Continued advances in the spray drying technology used in Exubera now enables up to 95% of the insulin dose that is delivered from a portable dry powder inhaler to be deposited in patient’s lungs. Current marketed inhalers deliver between 10% and 40% of the dose into the lungs.These dramatic improvements in “lung targeting” reduce the potential for side effects, while also improving the consistency of dosing. 


The other critical aspect to the breakthrough – and this is where Jeff’s fascination with baseball came in – lay in an appreciation of the critical role of aerodynamics; not something one would normally associate with pulmonary drug delivery systems.

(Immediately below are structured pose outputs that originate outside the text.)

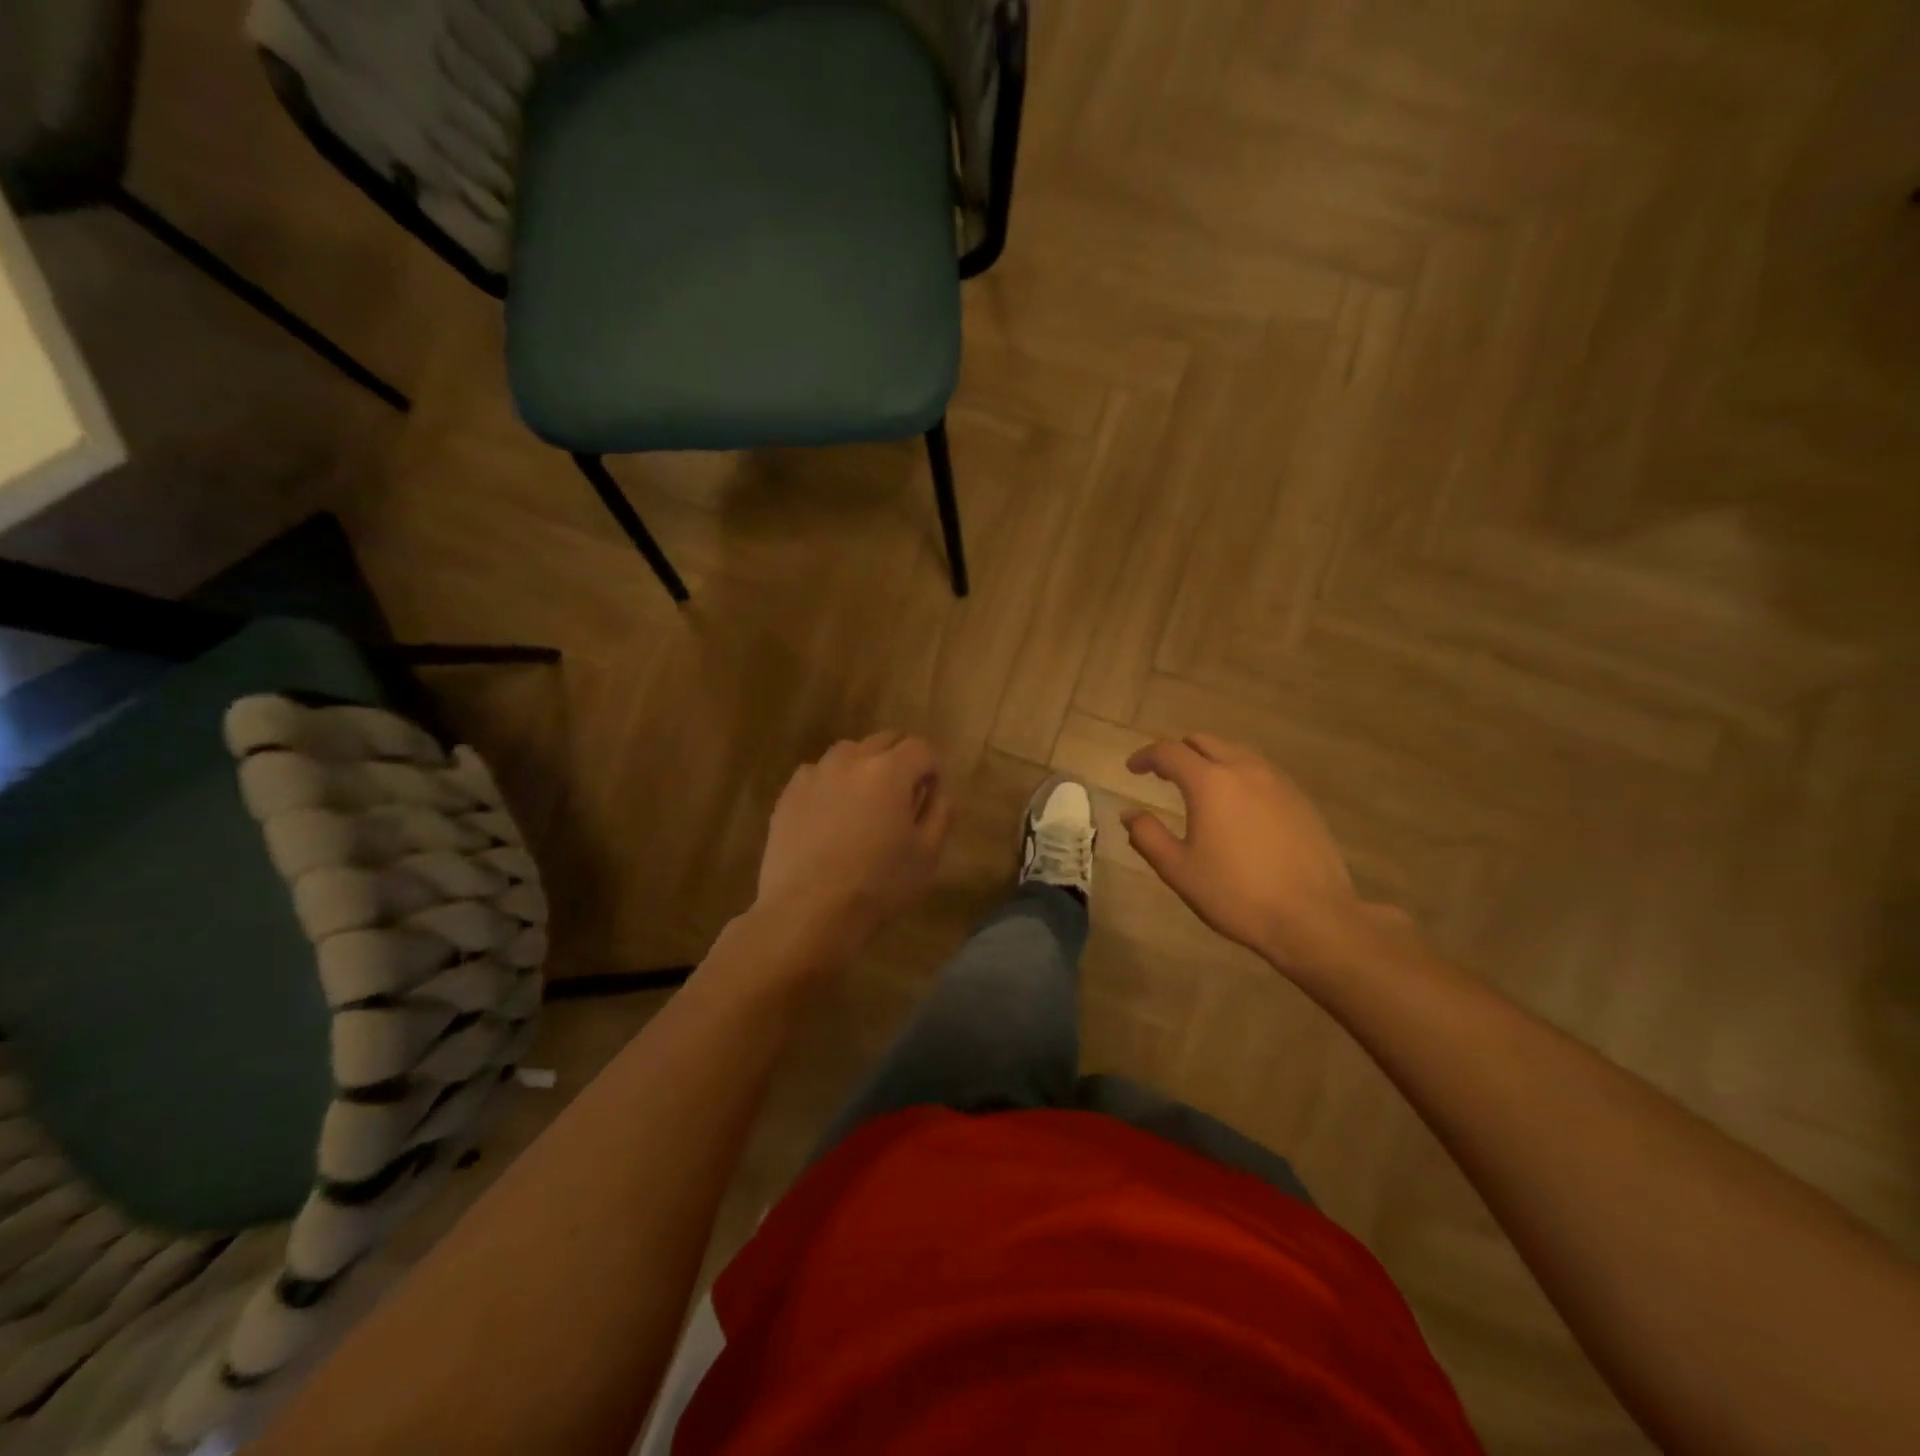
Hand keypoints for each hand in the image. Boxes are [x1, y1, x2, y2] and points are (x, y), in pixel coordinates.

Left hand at [755, 732, 952, 961]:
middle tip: (902, 796)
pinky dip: (830, 783)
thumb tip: (939, 790)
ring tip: (864, 801)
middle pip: (883, 741)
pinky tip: (830, 814)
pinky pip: (816, 774)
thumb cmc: (878, 885)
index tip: (930, 794)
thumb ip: (940, 813)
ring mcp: (815, 775)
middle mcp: (851, 760)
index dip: (931, 768)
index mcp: (890, 771)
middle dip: (899, 760)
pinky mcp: (788, 794)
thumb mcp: (927, 855)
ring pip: (847, 752)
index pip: (920, 748)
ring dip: (863, 766)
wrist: (808, 912)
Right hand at [1124, 734, 1394, 972]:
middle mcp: (1244, 769)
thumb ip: (1147, 835)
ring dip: (1210, 760)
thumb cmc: (1236, 894)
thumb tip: (1129, 813)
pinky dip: (1238, 774)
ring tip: (1199, 788)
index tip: (1133, 769)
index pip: (1169, 752)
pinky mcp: (1300, 799)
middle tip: (1163, 776)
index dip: (1146, 757)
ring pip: (1235, 752)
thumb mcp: (1178, 870)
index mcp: (1210, 782)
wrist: (1313, 917)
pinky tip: (1237, 805)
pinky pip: (1260, 771)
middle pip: (1204, 742)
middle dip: (1178, 753)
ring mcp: (1278, 782)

There is a rather charming short video on the Novartis YouTube channel titled “How baseball transformed particle engineering” in which Jeff explains how the concept came about. Having been a decent pitcher – capable of hurling a hard rubber sphere wrapped in cowhide down at over 90mph – he was struck by the difference between the aerodynamic properties of a baseball and those of a wiffle ball. Although roughly the same size as a baseball, this perforated, light-weight, hollow plastic orb designed originally for kids play behaves dramatically differently in aerodynamic terms. One key difference is speed: “When you inhale porous particles, as opposed to solid ones, they are able to move much more slowly and with less inertia than a solid particle, so they are much more effective in passing the bend from the mouth to the throat and down into the lungs. This allows the delivery of much higher doses of the drug than had been previously possible with solid particles.”